Hispanic Americans in Congress, 1822-1995
Herman Badillo, the first Congressman born in Puerto Rico to represent a district in the continental United States, was born in Caguas, Puerto Rico on August 21, 1929. A tuberculosis epidemic claimed the lives of both of his parents. When he was eleven years old, he moved with his aunt to New York City, where he attended public schools. In 1951 he earned a B.A. degree from City College of New York, and in 1954 he received an LL.B. from Brooklyn Law School. The following year he was admitted to the bar and practiced law in New York City. He worked as an accountant while he was in law school, and became a certified public accountant in 1956. Two years later he joined the Caribe Democratic Club, where he learned organizational and leadership skills. He joined the Kennedy Club and organized a voter registration drive for the Bronx. In 1962, Mayor Robert Wagner appointed him Commissioner of the Department of Relocation, a post he held until 1965, when he was elected Bronx Borough president. In 1967 he was a delegate to the New York State Constitutional Convention, and in 1968 and 1972 he was a delegate to the Democratic National Convention. He unsuccessfully sought the Democratic nomination for mayor of New York in 1969. He tried again in 1973, but finished in second place with twenty-eight percent of the vote.
In 1970 Badillo was elected to the U.S. House of Representatives from New York's 21st District in the South Bronx. He won with eighty-four percent of the vote and was reelected to the three succeeding Congresses, each time with an impressive percentage of the vote. During his first term in the U.S. House of Representatives he gained a seat on the Committee on Education and Labor, where he worked on legislation on behalf of his district, where at the time forty-eight percent of the people spoke English as a second language.
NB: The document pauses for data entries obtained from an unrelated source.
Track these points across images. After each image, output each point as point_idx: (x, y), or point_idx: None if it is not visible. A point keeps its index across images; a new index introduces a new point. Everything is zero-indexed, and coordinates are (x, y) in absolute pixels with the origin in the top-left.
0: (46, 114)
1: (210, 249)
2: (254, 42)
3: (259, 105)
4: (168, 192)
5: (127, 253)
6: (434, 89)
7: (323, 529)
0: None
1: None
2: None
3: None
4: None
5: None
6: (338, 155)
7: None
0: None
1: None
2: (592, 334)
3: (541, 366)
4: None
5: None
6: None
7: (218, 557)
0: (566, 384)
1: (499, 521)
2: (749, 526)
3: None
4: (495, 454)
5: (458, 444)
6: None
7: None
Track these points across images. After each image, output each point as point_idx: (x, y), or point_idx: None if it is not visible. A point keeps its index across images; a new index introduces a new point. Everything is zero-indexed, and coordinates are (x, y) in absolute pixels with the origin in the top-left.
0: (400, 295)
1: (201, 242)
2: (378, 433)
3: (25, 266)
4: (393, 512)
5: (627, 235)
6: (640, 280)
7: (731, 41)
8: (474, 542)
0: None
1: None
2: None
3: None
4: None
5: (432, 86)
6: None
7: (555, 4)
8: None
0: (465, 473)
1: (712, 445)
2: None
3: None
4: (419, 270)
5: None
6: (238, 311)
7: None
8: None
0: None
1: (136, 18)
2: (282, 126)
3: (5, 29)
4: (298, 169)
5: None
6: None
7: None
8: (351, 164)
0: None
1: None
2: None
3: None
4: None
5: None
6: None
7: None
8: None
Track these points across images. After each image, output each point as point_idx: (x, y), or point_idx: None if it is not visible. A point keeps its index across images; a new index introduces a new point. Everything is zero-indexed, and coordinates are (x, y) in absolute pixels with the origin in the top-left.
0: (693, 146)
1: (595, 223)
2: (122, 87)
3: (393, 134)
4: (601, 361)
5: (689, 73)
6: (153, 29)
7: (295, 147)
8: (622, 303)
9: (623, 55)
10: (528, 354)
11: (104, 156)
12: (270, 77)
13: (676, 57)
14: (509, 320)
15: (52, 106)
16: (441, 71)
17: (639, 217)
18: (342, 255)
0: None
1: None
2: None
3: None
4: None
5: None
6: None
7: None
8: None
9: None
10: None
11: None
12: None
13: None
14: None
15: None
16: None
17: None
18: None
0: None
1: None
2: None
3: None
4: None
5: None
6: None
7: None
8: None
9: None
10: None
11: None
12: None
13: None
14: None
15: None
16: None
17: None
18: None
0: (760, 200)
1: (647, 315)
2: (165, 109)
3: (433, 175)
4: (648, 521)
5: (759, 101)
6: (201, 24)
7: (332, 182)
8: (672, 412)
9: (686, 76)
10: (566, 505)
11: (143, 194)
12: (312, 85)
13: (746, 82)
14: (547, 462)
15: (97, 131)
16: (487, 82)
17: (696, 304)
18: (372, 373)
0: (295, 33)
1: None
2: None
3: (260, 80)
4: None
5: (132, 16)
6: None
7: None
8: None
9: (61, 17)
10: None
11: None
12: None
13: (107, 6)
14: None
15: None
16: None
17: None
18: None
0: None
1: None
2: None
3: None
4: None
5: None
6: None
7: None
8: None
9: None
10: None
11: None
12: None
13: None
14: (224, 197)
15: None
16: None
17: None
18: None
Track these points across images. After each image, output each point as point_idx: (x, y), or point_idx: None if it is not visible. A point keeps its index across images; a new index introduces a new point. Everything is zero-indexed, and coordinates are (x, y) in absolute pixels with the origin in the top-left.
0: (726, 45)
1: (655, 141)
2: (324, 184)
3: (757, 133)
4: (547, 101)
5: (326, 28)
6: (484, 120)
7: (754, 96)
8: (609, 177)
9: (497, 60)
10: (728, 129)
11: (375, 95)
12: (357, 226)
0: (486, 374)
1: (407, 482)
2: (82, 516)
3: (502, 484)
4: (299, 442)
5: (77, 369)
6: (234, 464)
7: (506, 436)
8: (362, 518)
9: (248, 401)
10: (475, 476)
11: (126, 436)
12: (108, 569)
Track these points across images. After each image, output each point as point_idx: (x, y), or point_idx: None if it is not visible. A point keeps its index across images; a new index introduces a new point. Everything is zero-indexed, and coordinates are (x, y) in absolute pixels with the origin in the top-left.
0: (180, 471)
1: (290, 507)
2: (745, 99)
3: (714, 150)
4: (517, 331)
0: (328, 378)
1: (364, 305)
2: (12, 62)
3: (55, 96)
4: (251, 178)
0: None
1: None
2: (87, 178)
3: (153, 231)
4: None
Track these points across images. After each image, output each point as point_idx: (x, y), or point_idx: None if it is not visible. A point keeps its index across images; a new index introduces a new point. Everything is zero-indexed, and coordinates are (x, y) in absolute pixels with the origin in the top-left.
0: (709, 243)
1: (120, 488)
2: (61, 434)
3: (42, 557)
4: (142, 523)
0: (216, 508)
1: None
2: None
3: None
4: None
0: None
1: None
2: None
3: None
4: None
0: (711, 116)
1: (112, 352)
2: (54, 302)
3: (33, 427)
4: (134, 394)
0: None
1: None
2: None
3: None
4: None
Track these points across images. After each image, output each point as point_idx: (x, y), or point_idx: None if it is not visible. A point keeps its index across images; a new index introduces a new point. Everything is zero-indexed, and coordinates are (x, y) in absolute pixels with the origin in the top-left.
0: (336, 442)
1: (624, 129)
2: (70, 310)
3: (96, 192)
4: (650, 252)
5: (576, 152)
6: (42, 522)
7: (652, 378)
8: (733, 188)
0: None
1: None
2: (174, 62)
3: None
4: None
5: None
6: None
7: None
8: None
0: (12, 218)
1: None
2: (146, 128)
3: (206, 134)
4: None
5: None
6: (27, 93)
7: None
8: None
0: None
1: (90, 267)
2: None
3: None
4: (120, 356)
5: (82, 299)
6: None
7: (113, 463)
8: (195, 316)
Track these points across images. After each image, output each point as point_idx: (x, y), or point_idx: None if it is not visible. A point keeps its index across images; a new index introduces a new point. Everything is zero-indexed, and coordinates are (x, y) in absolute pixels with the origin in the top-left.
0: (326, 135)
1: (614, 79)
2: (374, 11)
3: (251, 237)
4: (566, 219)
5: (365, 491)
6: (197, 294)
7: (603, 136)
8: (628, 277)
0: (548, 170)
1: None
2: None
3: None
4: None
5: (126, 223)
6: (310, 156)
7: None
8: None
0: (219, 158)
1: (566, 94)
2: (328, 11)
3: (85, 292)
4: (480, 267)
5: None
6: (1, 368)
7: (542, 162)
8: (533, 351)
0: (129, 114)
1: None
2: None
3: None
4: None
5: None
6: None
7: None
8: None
Through his efforts, job training for unemployed non-English-speaking citizens was included in the Comprehensive Manpower Act of 1973.
Badillo also served on the Banking, Finance and Urban Affairs Committee, and the Small Business Committee, where he had a seat on the Minority Enterprise and General Oversight Subcommittee. These committee assignments were of particular importance to his constituents, many of whom lived in poverty and had low levels of education. He supported numerous legislative initiatives to establish community development programs, and he labored to expand educational opportunities by proposing tax credits for educational expenses, as well as provisions aimed at encouraging disadvantaged youth to pursue careers in the health professions.
Badillo also supported legislation intended to fight various forms of discrimination, including age and marital status discrimination in employment. In addition he supported energy conservation programs and incentive programs to promote the commercial application of solar energy and renewable resources. Badillo resigned from Congress on December 31, 1977 to become deputy mayor of New York City, a position he held until September 1979, when he resumed his law practice in New York City. From February 1984 until May 1986 he served on the Board of Directors of the State of New York Mortgage Agency. In 1986 he was an unsuccessful candidate for New York State comptroller. In 1993 he ran as a Republican-Liberal fusion candidate for New York City comptroller, but lost. He resides in the Bronx.
Publications by Herman Badillo:
Plain Talk: The Politics of Administration. Greenvale, N.Y.: Department of Health Care and Public Administration, C.W. Post Center, Long Island University, 1981.
with Milton Haynes. A Bill of No Rights: Attica and the American Prison System. New York: Outerbridge and Lazard; distributed by Dutton, 1972.
For further reading:
Newlon, Clarke. Famous Puerto Ricans. New York: Dodd, Mead & Company, 1975, pp. 64-76.